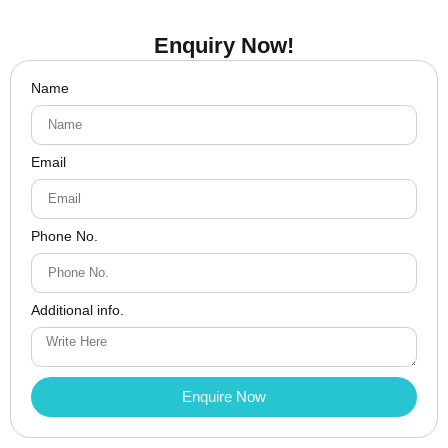
Enquiry Now!
Name
Email
Phone No.
Additional info.
Enquire Now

+ + +

Aim of the task — In your answer, print the entries above exactly, with the pictures left out.

Output —
Enquiry Now!
Name
Email
Phone No.
Additional info.
Enquire Now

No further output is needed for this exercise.